1. VALID CLASSIFICATION

It is an established principle of constitutional law that the guaranty of the equal protection of the laws is not equal protection of the laws is not violated by a legislation based on reasonable classification. And the classification, to be reasonable, (1) must rest on substantial distinctions; (2) must be germane to the purposes of the law; (3) must not be limited to existing conditions only; and (4) must apply equally to all members of the same class. (Borgnis vs. Falk Co., 133 N.W., 209; Lindsley vs. Natural Carbonic Gas Co., 220 U.S. 61; 55 Law. ed., Rubi vs. Provincial Board of Mindoro, 39 Phil., 660; People and Hongkong & Shanghai Banking Corporation vs. Vera and Cu Unjieng, 37 Off. Gaz ., 187.)
Act No. 1639 satisfies these requirements. The classification rests on real and substantial, not merely imaginary or whimsical, distinctions. It is not based upon “accident of birth or parentage,” as counsel to the appellant asserts, but upon the degree of civilization and culture.

2. POLICE POWER

Neither is the Act an improper exercise of the police power of the state. It has been said that the police power is the most insistent and least limitable of all powers of the government.
It has been aptly described as a power co-extensive with self-protection and constitutes the law of overruling necessity. Any measure intended to promote the health, peace, morals, education and good order of the people or to increase the industries of the state, develop its resources and add to its wealth and prosperity (Barbier vs. Connolly, 113 U.S., 27), is a legitimate exercise of the police power, unless shown to be whimsical or capricious as to unduly interfere with the rights of an individual, the same must be upheld.

And to complement this policy of attraction and assimilation, the Legislature has passed Act No. 1639 undoubtedly to secure for them the blessings of peace and harmony; to facilitate, and not to mar, their rapid and steady march to civilization and culture. It is, therefore, in this light that the Act must be understood and applied. .,” is unquestionably designed to insure peace and order in and among the non-Christian tribes. It has been the sad experience of the past, as the observations of the lower court disclose, that the free use of highly intoxicating liquors by the non-Christian tribes have often resulted in lawlessness and crimes, thereby hampering the efforts of the government to raise their standard of life and civilization.

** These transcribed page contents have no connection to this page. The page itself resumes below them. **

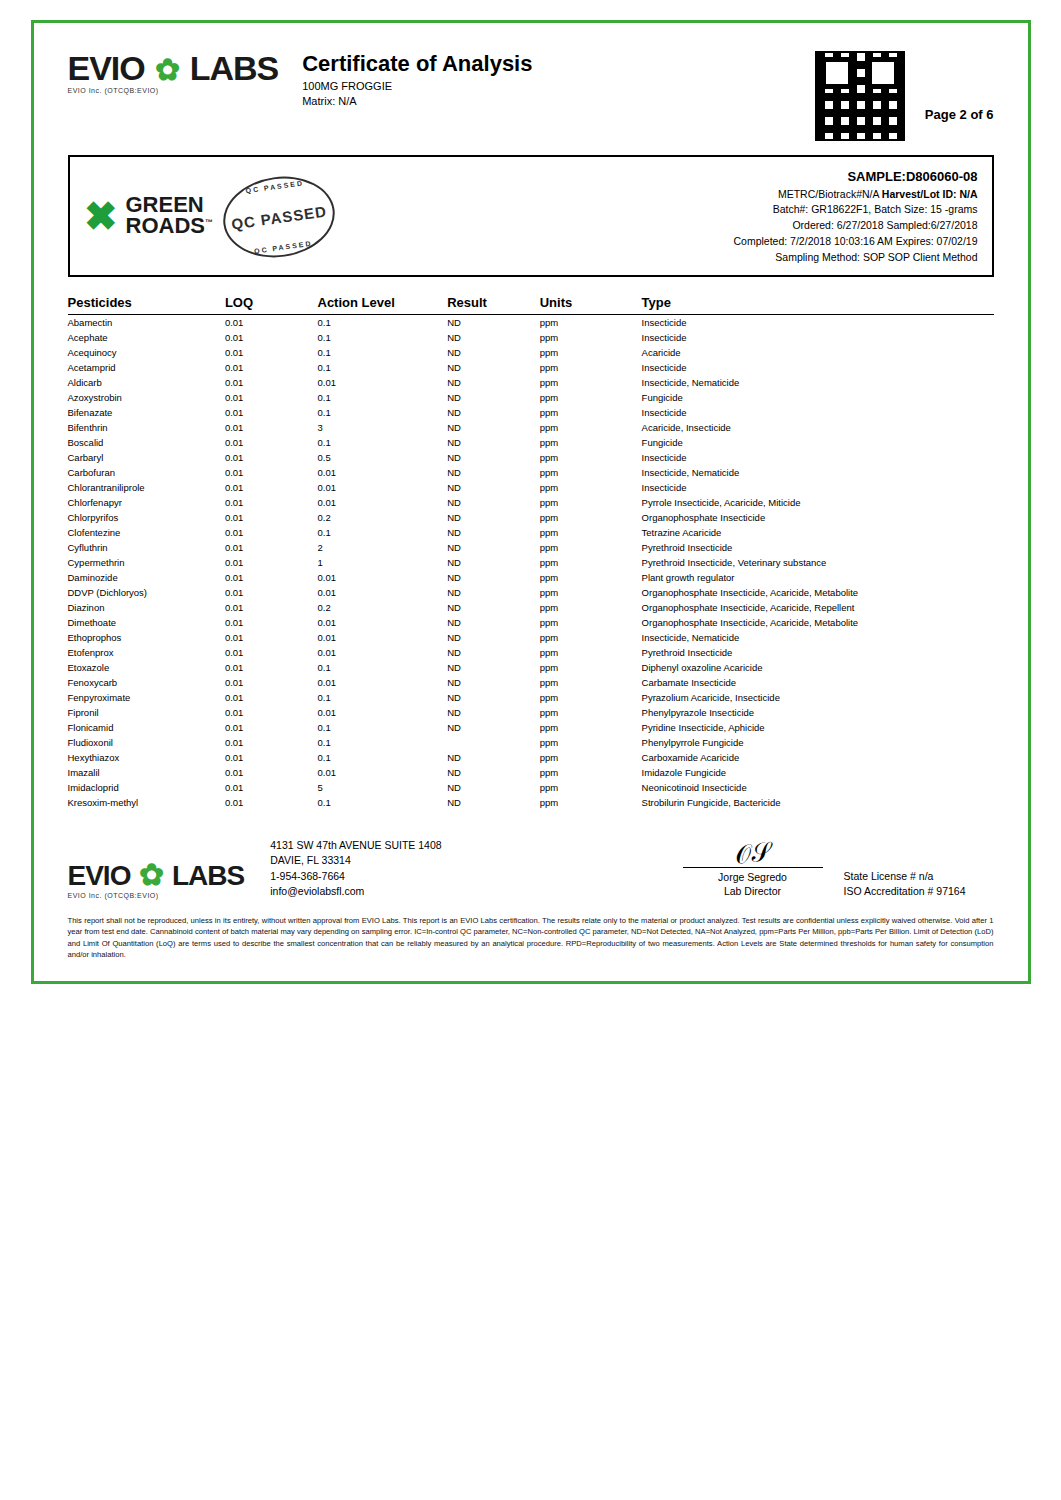EVIO ✿ LABS
EVIO Inc. (OTCQB:EVIO)
Certificate of Analysis
100MG FROGGIE
Matrix: N/A
Page 2 of 6
✖
GREEN
ROADS™
QC PASSED QC PASSED QC PASSED
SAMPLE:D806060-08
METRC/Biotrack#N/A Harvest/Lot ID: N/A
Batch#: GR18622F1, Batch Size: 15 -grams
Ordered: 6/27/2018 Sampled:6/27/2018
Completed: 7/2/2018 10:03:16 AM Expires: 07/02/19
Sampling Method: SOP SOP Client Method
| Pesticides | LOQ | Action Level | Result | Units | Type |
| --- | --- | --- | --- | --- | --- |
| Abamectin | 0.01 | 0.1 | ND | ppm | Insecticide |
| Acephate | 0.01 | 0.1 | ND | ppm | Insecticide |
| Acequinocy | 0.01 | 0.1 | ND | ppm | Acaricide |
| Acetamprid | 0.01 | 0.1 | ND | ppm | Insecticide |
| Aldicarb | 0.01 | 0.01 | ND | ppm | Insecticide, Nematicide |
| Azoxystrobin | 0.01 | 0.1 | ND | ppm | Fungicide |
| Bifenazate | 0.01 | 0.1 | ND | ppm | Insecticide |
| Bifenthrin | 0.01 | 3 | ND | ppm | Acaricide, Insecticide |
| Boscalid | 0.01 | 0.1 | ND | ppm | Fungicide |
| Carbaryl | 0.01 | 0.5 | ND | ppm | Insecticide |
| Carbofuran | 0.01 | 0.01 | ND | ppm | Insecticide, Nematicide |
| Chlorantraniliprole | 0.01 | 0.01 | ND | ppm | Insecticide |
| Chlorfenapyr | 0.01 | 0.01 | ND | ppm | Pyrrole Insecticide, Acaricide, Miticide |
| Chlorpyrifos | 0.01 | 0.2 | ND | ppm | Organophosphate Insecticide |
| Clofentezine | 0.01 | 0.1 | ND | ppm | Tetrazine Acaricide |
| Cyfluthrin | 0.01 | 2 | ND | ppm | Pyrethroid Insecticide |
| Cypermethrin | 0.01 | 1 | ND | ppm | Pyrethroid Insecticide, Veterinary substance |
| Daminozide | 0.01 | 0.01 | ND | ppm | Plant growth regulator |
| DDVP (Dichloryos) | 0.01 | 0.01 | ND | ppm | Organophosphate Insecticide, Acaricide, Metabolite |
| Diazinon | 0.01 | 0.2 | ND | ppm | Organophosphate Insecticide, Acaricide, Repellent |
| Dimethoate | 0.01 | 0.01 | ND | ppm | Organophosphate Insecticide, Acaricide, Metabolite |
| Ethoprophos | 0.01 | 0.01 | ND | ppm | Insecticide, Nematicide |
| Etofenprox | 0.01 | 0.01 | ND | ppm | Pyrethroid Insecticide |
| Etoxazole | 0.01 | 0.1 | ND | ppm | Diphenyl oxazoline Acaricide |
| Fenoxycarb | 0.01 | 0.01 | ND | ppm | Carbamate Insecticide |
| Fenpyroximate | 0.01 | 0.1 | ND | ppm | Pyrazolium Acaricide, Insecticide |
| Fipronil | 0.01 | 0.01 | ND | ppm | Phenylpyrazole Insecticide |
| Flonicamid | 0.01 | 0.1 | ND | ppm | Pyridine Insecticide, Aphicide |
| Fludioxonil | 0.01 | 0.1 | | ppm | Phenylpyrrole Fungicide |
| Hexythiazox | 0.01 | 0.1 | ND | ppm | Carboxamide Acaricide |
| Imazalil | 0.01 | 0.01 | ND | ppm | Imidazole Fungicide |
| Imidacloprid | 0.01 | 5 | ND | ppm | Neonicotinoid Insecticide |
| Kresoxim-methyl | 0.01 | 0.1 | ND | ppm | Strobilurin Fungicide, Bactericide |
EVIO ✿ LABS
EVIO Inc. (OTCQB:EVIO)
4131 SW 47th AVENUE SUITE 1408
DAVIE, FL 33314
1-954-368-7664
info@eviolabsfl.com
𝒪𝒮
Jorge Segredo
Lab Director
State License # n/a
ISO Accreditation # 97164
This report shall not be reproduced, unless in its entirety, without written approval from EVIO Labs. This report is an EVIO Labs certification. The results relate only to the material or product analyzed. Test results are confidential unless explicitly waived otherwise. Void after 1 year from test end date. Cannabinoid content of batch material may vary depending on sampling error. IC=In-control QC parameter, NC=Non-controlled QC parameter, ND=Not Detected, NA=Not Analyzed, ppm=Parts Per Million, ppb=Parts Per Billion. Limit of Detection (LoD) and Limit Of Quantitation (LoQ) are terms used to describe the smallest concentration that can be reliably measured by an analytical procedure. RPD=Reproducibility of two measurements. Action Levels are State determined thresholds for human safety for consumption and/or inhalation.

And, if in the application of the law, the educated non-Christians shall incidentally suffer, the justification still exists in the all-comprehending principle of salus populi suprema est lex.

Notes:
• As early as 1551, the Spanish Government had assumed an unvarying solicitous attitude toward these inhabitants, and in the different laws of the Indies, their concentration in so-called “reducciones” (communities) have been persistently attempted with the end in view of according them the “spiritual and temporal benefits” of civilized life.